Editorial: fabricación en lugar de verdad, hecho y realidad

Se ha llegado al punto de que se puede afirmar lo que sea sobre Israel. Sin verificar, sin contextualizar. Sin nada más que la mera mención. Lo que sea. Es más, cuanto más extraordinario, mejor. El listón de verdad, hecho y realidad ya no existe. Todo ello es lo que se afirme en cada momento dado. La “realidad” es creada por la “narrativa”; y esta es fabricada por la ideología o la conveniencia – si es que, a esta altura, se diferencian en algo.

Así pues, se arribó al punto en que el verbo puede apartar de un manotazo a un grupo dado de personas: deslegitimando su estado, su derecho a la defensa; es decir, su existencia misma. Hoy Israel; mañana, quién sabe. Porque, en definitiva, se está ya en ese punto de no retorno en el que las redacciones de tantos periódicos, canales de televisión y radio se ha impregnado de esa forma de hacer, de esa labor de propaganda, de portavocía: en breve, de la claudicación ante la codicia sin escrúpulos.

Pero no sólo allí. En parlamentos, en universidades, en foros internacionales se hace notar esa forma sonora y cínica de decir, que emparenta al idiota con inescrupuloso. ¿Qué otra consecuencia se esperaba de esa degradación de la comunicación, de la información? Cuando se rebaja el valor de verdad y hecho, se lo hace, guste o no, para todo ámbito.

La cuestión es que, evidentemente, los hechos siguen aconteciendo, las verdades permanecen imperturbables, todo ocurre en el plano de lo real: las desidias en política en energética, las ambiciones de otros países, y las consecuencias de la propia estupidez.

Y mientras la realidad sucede, y como los problemas que surgen en su seno afectan invariablemente la vida de las personas, las soluciones que se proponen pertenecen al universo mitológico creado, donde las decisiones trascendentales están subordinadas a la fantasía, o los agresores resultan ser las víctimas; los totalitaristas “visionarios” “descolonizadores” o la tontería de turno; en fin, donde todo puede lograrse por medio de la voluntad de la palabra y el consenso dicharachero.

Por lo que sea, los mayores adeptos a esta colaboración – voluntaria o inocente – cabalgan a la izquierda de la razón. Algunos a tal punto, que se confunden con los otros cómplices necesarios, que ondean en el extremo derecho. El producto de esa cooperación beneficiosa o estulta es el socavamiento de la identidad, las instituciones, la cultura y la autoconfianza de las sociedades occidentales; mientras son instadas a ver las orgullosas y fuertes culturas chinas, árabes, rusas. La contradicción es la base del acomplejamiento preciso para moldear aquiescencias.

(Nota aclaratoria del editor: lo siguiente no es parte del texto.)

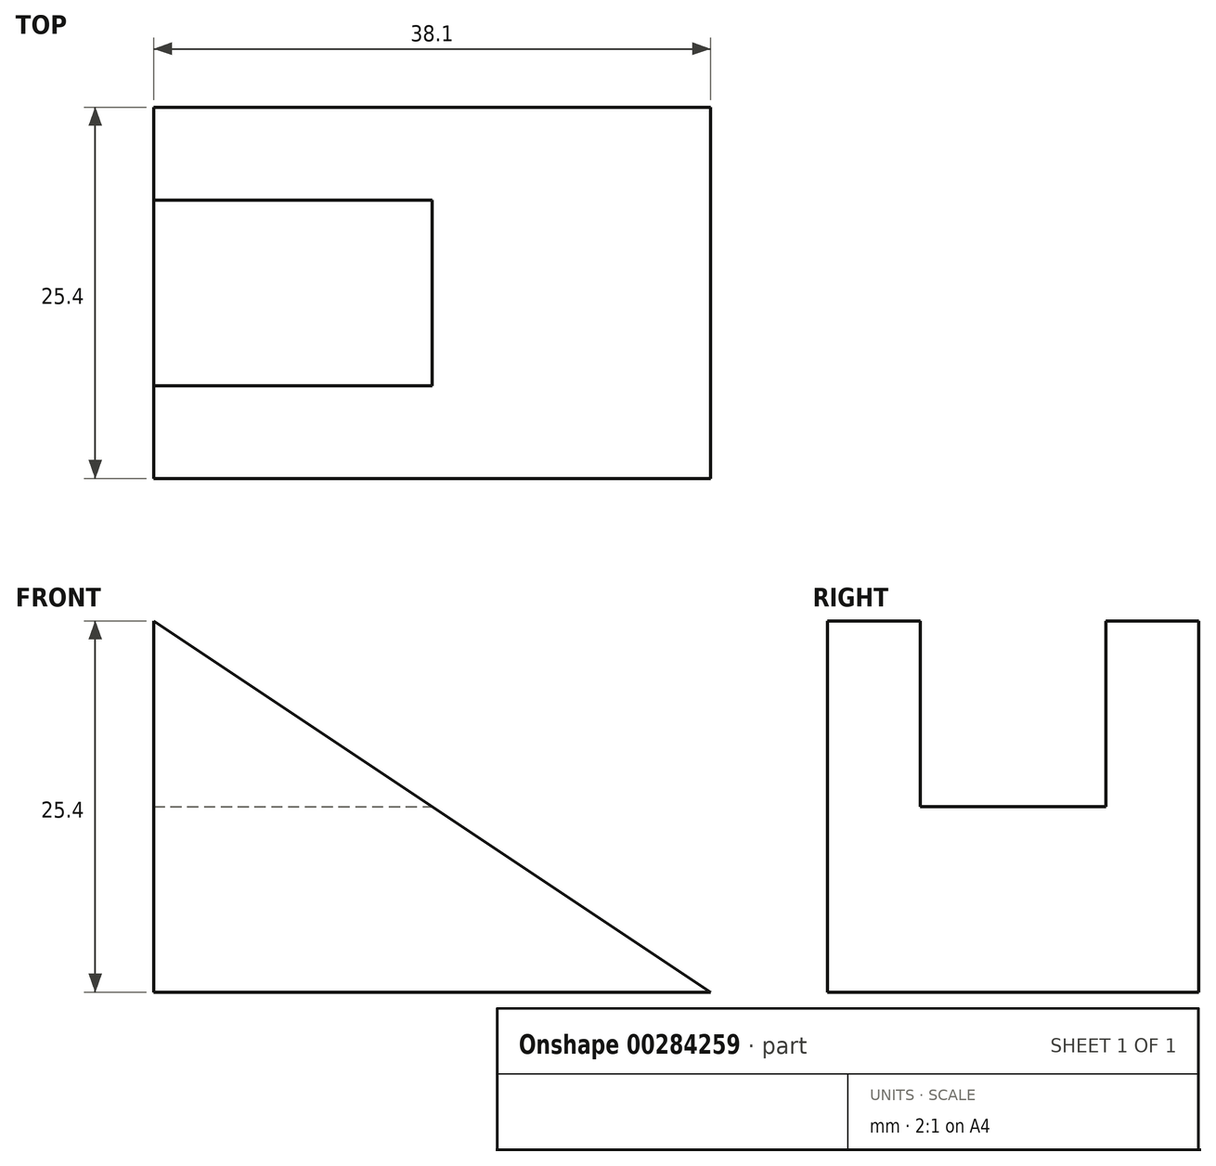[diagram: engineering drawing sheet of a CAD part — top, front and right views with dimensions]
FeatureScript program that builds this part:
annotation { "Feature Type Name" : "Feature", "Feature Type Description" : "" }
export const myFeature = defineFeature(function(context is Context, id is Id, definition is map)
    precondition{}
    {
        {
            var Q0;
            Q0=qCreatedBy(makeId("Front.planeOp"),FACE);
            var sketch = newSketch(context, id + "F0", { "sketchPlane" : qUnion([Q0])});
            skLineSegment(sketch, "E0", {"start": v(0, 0) * mm, "end": v(38.1, 0) * mm});
            skLineSegment(sketch, "E1", {"start": v(0, 0) * mm, "end": v(0, 25.4) * mm});
            skLineSegment(sketch, "E2", {"start": v(0, 25.4) * mm, "end": v(38.1, 0) * mm});
            skSolve(sketch);
        }
        {
            var Q0;
            Q0=makeQuery(id+"F0.imprint","IMPRINT",FACE,{"disambiguationData":[TD([[makeQuery(id+"F0.imprint","IMPRINT",EDGE,{"derivedFrom":sQuery(id+"F0.wireOp",EDGE,"E0")}),1.0]])]});
            extrude(context, id + "F1", {"entities" : qUnion([Q0]), "depth" : 25.4 * mm});
        }
        {
            var Q0;
            Q0=qCreatedBy(makeId("Front.planeOp"),FACE);
            var sketch = newSketch(context, id + "F2", { "sketchPlane" : qUnion([Q0])});
            skLineSegment(sketch, "E3", {"start": v(0, 25.4) * mm, "end": v(0, 12.7) * mm});
            skLineSegment(sketch, "E4", {"start": v(0, 12.7) * mm, "end": v(19.05, 12.7) * mm});
            skLineSegment(sketch, "E5", {"start": v(0, 25.4) * mm, "end": v(19.05, 12.7) * mm});
            skSolve(sketch);
        }
        {
            var Q0;
            Q0 = qSketchRegion(id + "F2", true);
            extrude(context, id + "F3", {"entities" : qUnion([Q0]), "operationType" : NewBodyOperationType.REMOVE, "depth" : 19.05 * mm, "hasSecondDirection" : true, "secondDirectionOppositeDirection" : false, "secondDirectionDepth" : 6.35 * mm});
        }
    });
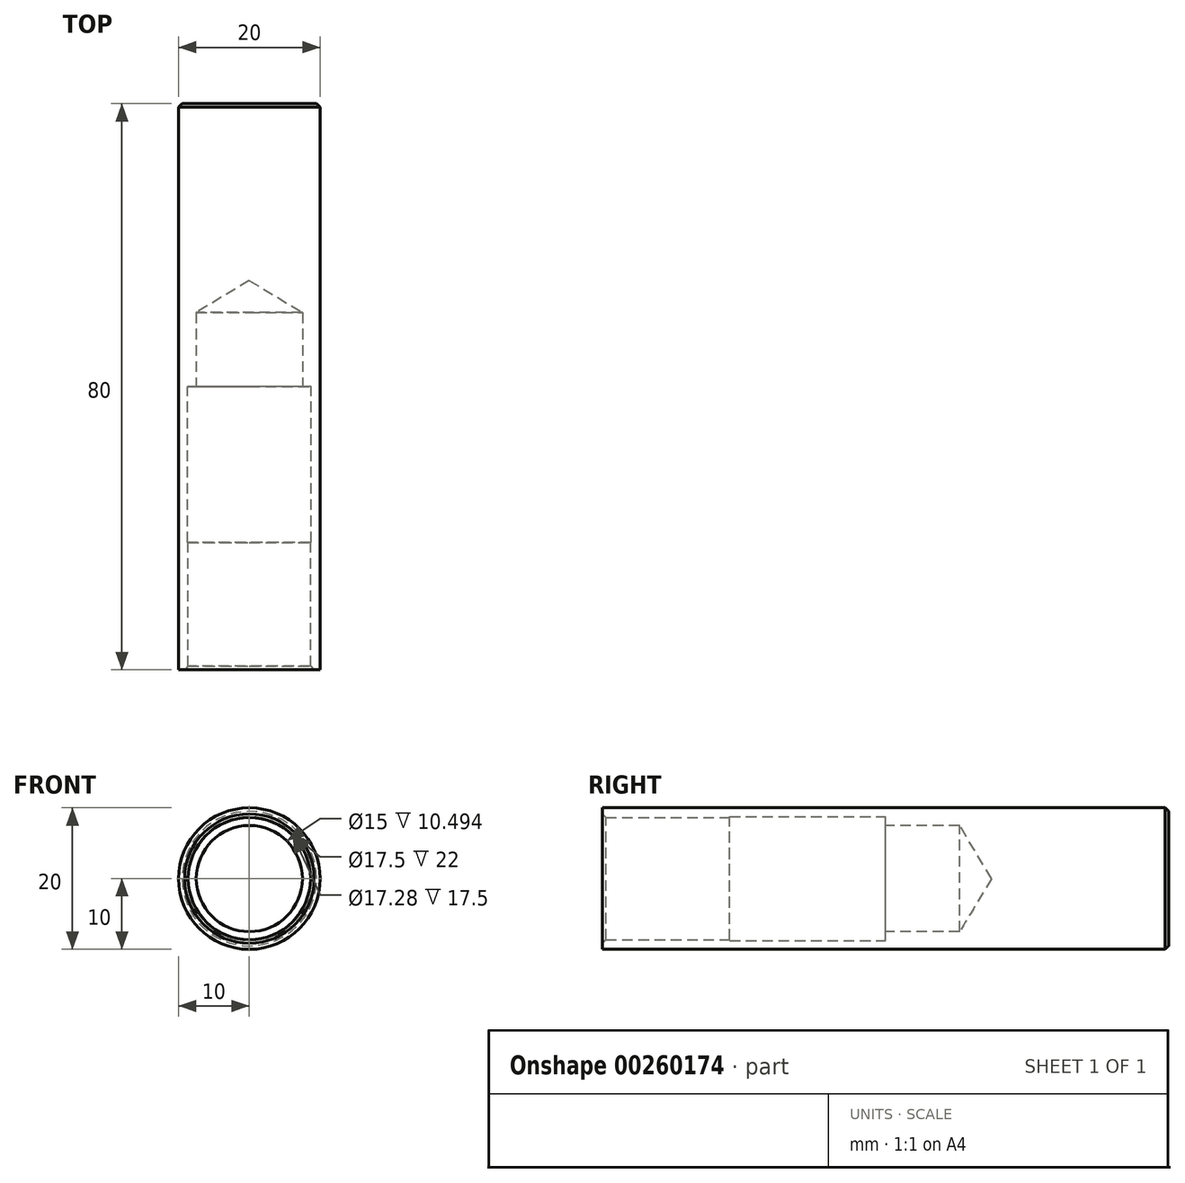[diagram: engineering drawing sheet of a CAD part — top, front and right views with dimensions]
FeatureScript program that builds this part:
annotation { "Feature Type Name" : "Feature", "Feature Type Description" : "" }
export const myFeature = defineFeature(function(context is Context, id is Id, definition is map)
    precondition{}
    {
        {
            var Q0;
            Q0=qCreatedBy(makeId("Front.planeOp"),FACE);
            var sketch = newSketch(context, id + "F0", { "sketchPlane" : qUnion([Q0])});
            skCircle(sketch, "E0", {"center": v(0, 0) * mm, "radius": 10 * mm});
            skSolve(sketch);
        }
        {
            var Q0;
            Q0=makeQuery(id+"F0.imprint","IMPRINT",FACE,{"disambiguationData":[TD([[makeQuery(id+"F0.imprint","IMPRINT",EDGE,{"derivedFrom":sQuery(id+"F0.wireOp",EDGE,"E0")}),1.0]])]});
            extrude(context, id + "F1", {"entities" : qUnion([Q0]), "endBound" : BoundingType.SYMMETRIC, "depth" : 40 * mm});
        }
        {
            var Q0;
            Q0=makeQuery(id+"F1.opExtrude","CAP_FACE",FACE,{"disambiguationData":[OSD([sQuery(id+"F0.wireOp",EDGE,"E0")])],"isStart":false});
            var sketch = newSketch(context, id + "F2", { "sketchPlane" : qUnion([Q0])});
            skPoint(sketch, "E1", {"position": v(0, 0) * mm});
            skSolve(sketch);
        }
        {
            var Q0;
            Q0=sQuery(id+"F2.wireOp",VERTEX,"E1");
            var Q1;
            Q1=makeQuery(id+"F1.opExtrude","SWEPT_BODY",BODY,{"disambiguationData":[OSD([sQuery(id+"F0.wireOp",EDGE,"E0")])]});
            hole(context, id + "F3", {"style" : HoleStyle.SIMPLE, "endStyle" : HoleEndStyle.BLIND, "holeDiameter" : 15 * mm, "holeDepth" : 10.5 * mm, "tappedDepth" : 32 * mm, "tapClearance" : 3, "startFromSketch" : true, "locations" : qUnion([Q0]), "scope" : qUnion([Q1])});
        }
        {
            var Q0;
            Q0=makeQuery(id+"F1.opExtrude","CAP_FACE",FACE,{"disambiguationData":[OSD([sQuery(id+"F0.wireOp",EDGE,"E0")])],"isStart":false});
            var sketch = newSketch(context, id + "F4", { "sketchPlane" : qUnion([Q0])});
            skCircle(sketch, "E2", {"center": v(0, 0) * mm, "radius": 10 * mm});
            skCircle(sketch, "E3", {"center": v(0, 0) * mm, "radius": 8.75 * mm});
            skSolve(sketch);
        }
        {
            var Q0;
            Q0 = qSketchRegion(id + "F4", true);
            extrude(context, id + "F5", {"entities" : qUnion([Q0]), "operationType" : NewBodyOperationType.ADD, "depth" : 22 * mm});
        }
        {
            var Q0;
            Q0=makeQuery(id+"F5.opExtrude","CAP_FACE",FACE,{"disambiguationData":[OSD([sQuery(id+"F4.wireOp",EDGE,"E2"),sQuery(id+"F4.wireOp",EDGE,"E3")])],"isStart":false});
            var sketch = newSketch(context, id + "F6", { "sketchPlane" : qUnion([Q0])});
            skCircle(sketch, "E4", {"center": v(0, 0) * mm, "radius": 10 * mm});
            skCircle(sketch, "E5", {"center": v(0, 0) * mm, "radius": 8.64 * mm});
            skSolve(sketch);
        }
        {
            var Q0;
            Q0 = qSketchRegion(id + "F6", true);
            extrude(context, id + "F7", {"entities" : qUnion([Q0]), "operationType" : NewBodyOperationType.ADD, "depth" : 18 * mm});
        }
        {
            var Q0;
            Q0=makeQuery(id+"F7.opExtrude","CAP_EDGE",EDGE,{"disambiguationData":[OSD([sQuery(id+"F6.wireOp",EDGE,"E5")])],"isStart":false});
            var Q1;
            Q1=makeQuery(id+"F1.opExtrude","CAP_EDGE",EDGE,{"disambiguationData":[OSD([sQuery(id+"F0.wireOp",EDGE,"E0")])],"isStart":true});
            chamfer(context, id + "F8", {"entities" : qUnion([Q0, Q1]), "width" : 0.5 * mm, "tangentPropagation" : true});
        }
    });
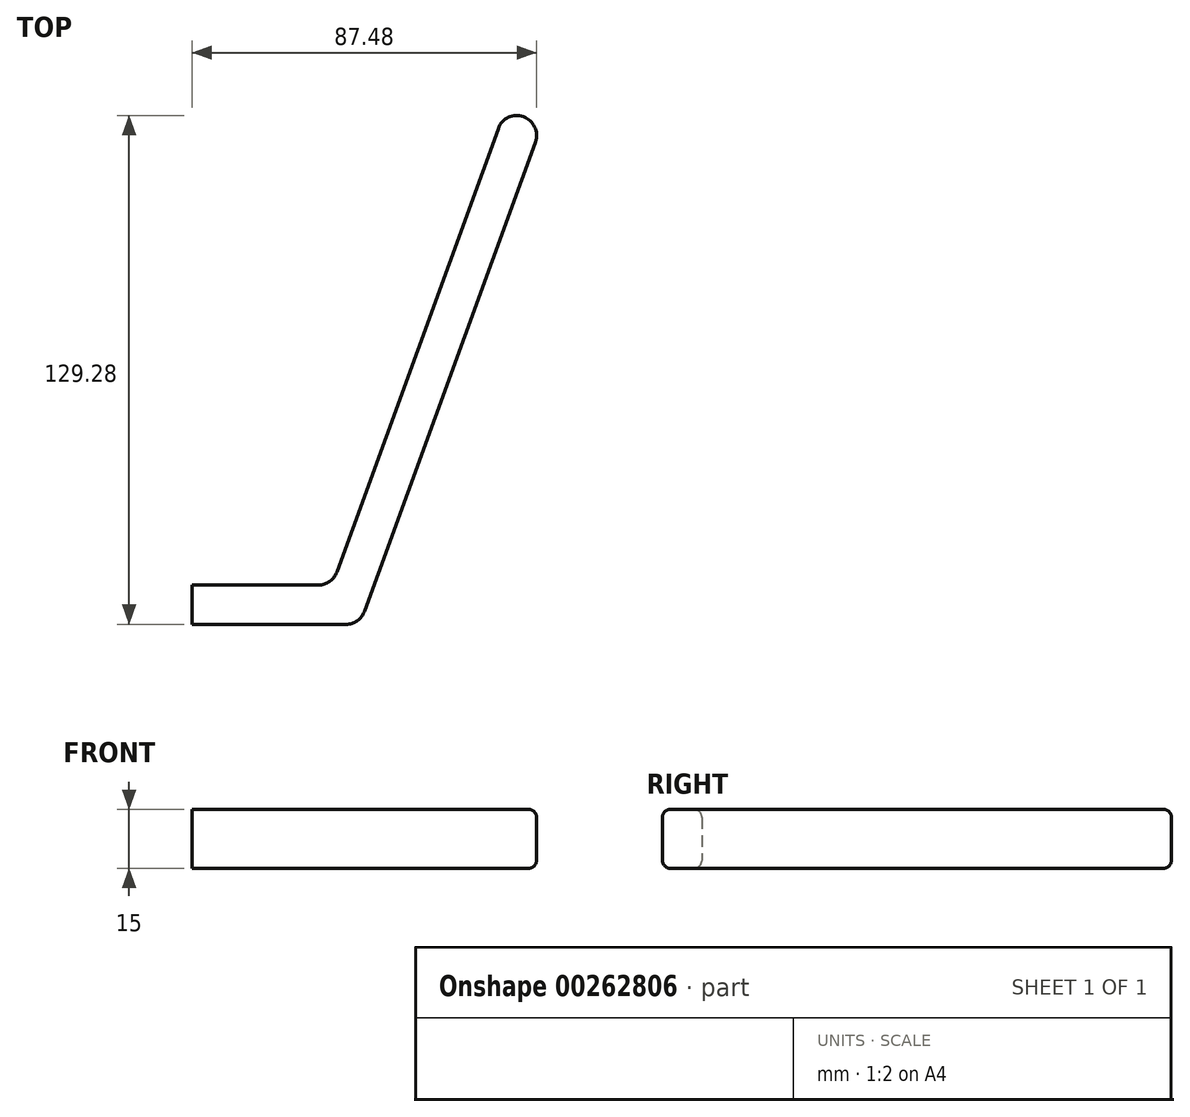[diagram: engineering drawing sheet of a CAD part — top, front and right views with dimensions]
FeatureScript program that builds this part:
annotation { "Feature Type Name" : "Feature", "Feature Type Description" : "" }
export const myFeature = defineFeature(function(context is Context, id is Id, definition is map)
    precondition{}
    {
        {
            var Q0;
            Q0=qCreatedBy(makeId("Top.planeOp"),FACE);
            var sketch = newSketch(context, id + "F0", { "sketchPlane" : qUnion([Q0])});
            skLineSegment(sketch, "E0", {"start": v(0, 0) * mm, "end": v(42.57, 0) * mm});
            skLineSegment(sketch, "E1", {"start": v(42.57, 0) * mm, "end": v(88.9, 127.27) * mm});
            skLineSegment(sketch, "E2", {"start": v(88.9, 127.27) * mm, "end": v(79.5, 130.7) * mm});
            skLineSegment(sketch, "E3", {"start": v(79.5, 130.7) * mm, "end": v(35.57, 10) * mm});
            skLineSegment(sketch, "E4", {"start": v(35.57, 10) * mm, "end": v(0, 10) * mm});
            skLineSegment(sketch, "E5", {"start": v(0, 10) * mm, "end": v(0, 0) * mm});
            skSolve(sketch);
        }
        {
            var Q0;
            Q0 = qSketchRegion(id + "F0", true);
            extrude(context, id + "F1", {"entities" : qUnion([Q0]), "depth" : 15 * mm});
        }
        {
            var Q0;
            Q0=makeQuery(id+"F1.opExtrude","SWEPT_EDGE",EDGE,{"disambiguationData":[OSD([sQuery(id+"F0.wireOp",EDGE,"E3"),sQuery(id+"F0.wireOp",EDGE,"E4")])]});
            var Q1;
            Q1=makeQuery(id+"F1.opExtrude","SWEPT_EDGE",EDGE,{"disambiguationData":[OSD([sQuery(id+"F0.wireOp",EDGE,"E0"),sQuery(id+"F0.wireOp",EDGE,"E1")])]});
            var Q2;
            Q2=makeQuery(id+"F1.opExtrude","SWEPT_EDGE",EDGE,{"disambiguationData":[OSD([sQuery(id+"F0.wireOp",EDGE,"E2"),sQuery(id+"F0.wireOp",EDGE,"E3")])]});
            var Q3;
            Q3=makeQuery(id+"F1.opExtrude","SWEPT_EDGE",EDGE,{"disambiguationData":[OSD([sQuery(id+"F0.wireOp",EDGE,"E1"),sQuery(id+"F0.wireOp",EDGE,"E2")])]});
            fillet(context, id + "F2", {"entities" : qUnion([Q0, Q1, Q2, Q3]), "radius" : 5 * mm, "tangentPropagation" : true, "allowEdgeOverflow" : false});
        }
        {
            var Q0;
            Q0=makeQuery(id+"F1.opExtrude","CAP_EDGE",EDGE,{"disambiguationData":[OSD([sQuery(id+"F0.wireOp",EDGE,"E3")])],"isStart":false});
            var Q1;
            Q1=makeQuery(id+"F1.opExtrude","CAP_EDGE",EDGE,{"disambiguationData":[OSD([sQuery(id+"F0.wireOp",EDGE,"E3")])],"isStart":true});
            fillet(context, id + "F3", {"entities" : qUnion([Q0, Q1]), "radius" : 2 * mm, "tangentPropagation" : true, "allowEdgeOverflow" : false});
        }
    });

Está visto que hay ficciones que son muy provechosas para unos, muy peligrosas para otros: cuando unos extienden esa tela de fábulas, pero lo hacen sabiendo muy bien que ellos mismos actúan sobre la realidad; cuando otros se creen esa urdimbre mentida y actúan sobre ella como si fuera real. Allí radica el busilis del asunto. Ya no se trata de esa vieja treta de crear un problema para ofrecer una solución. Esto va mucho más allá. Aunque la inercia no deje ver el alcance del descalabro.

Decía el argentino Alejando Dolina en uno de sus programas de radio, que la ignorancia es mucho más rápida que la inteligencia – podría añadirse el colaboracionismo. Una versión más elaborada que aquella frase que dice que “una mentira viaja alrededor del mundo mientras la verdad se pone los zapatos”.

Volviendo a Dolina, decía que ello es así, porque la inteligencia se detiene cada tanto a examinar. En cambio, la ignorancia pasa por sobre las nociones a gran velocidad, y jamás hay algo que le llame la atención – la obsesión manda. Entonces llega rápido a cualquier parte.

Especialmente a las conclusiones. Y vaya si hay ejemplos de esta vertiginosa y tonta – aunque utilitaria – desidia en la cobertura mediática sobre Israel.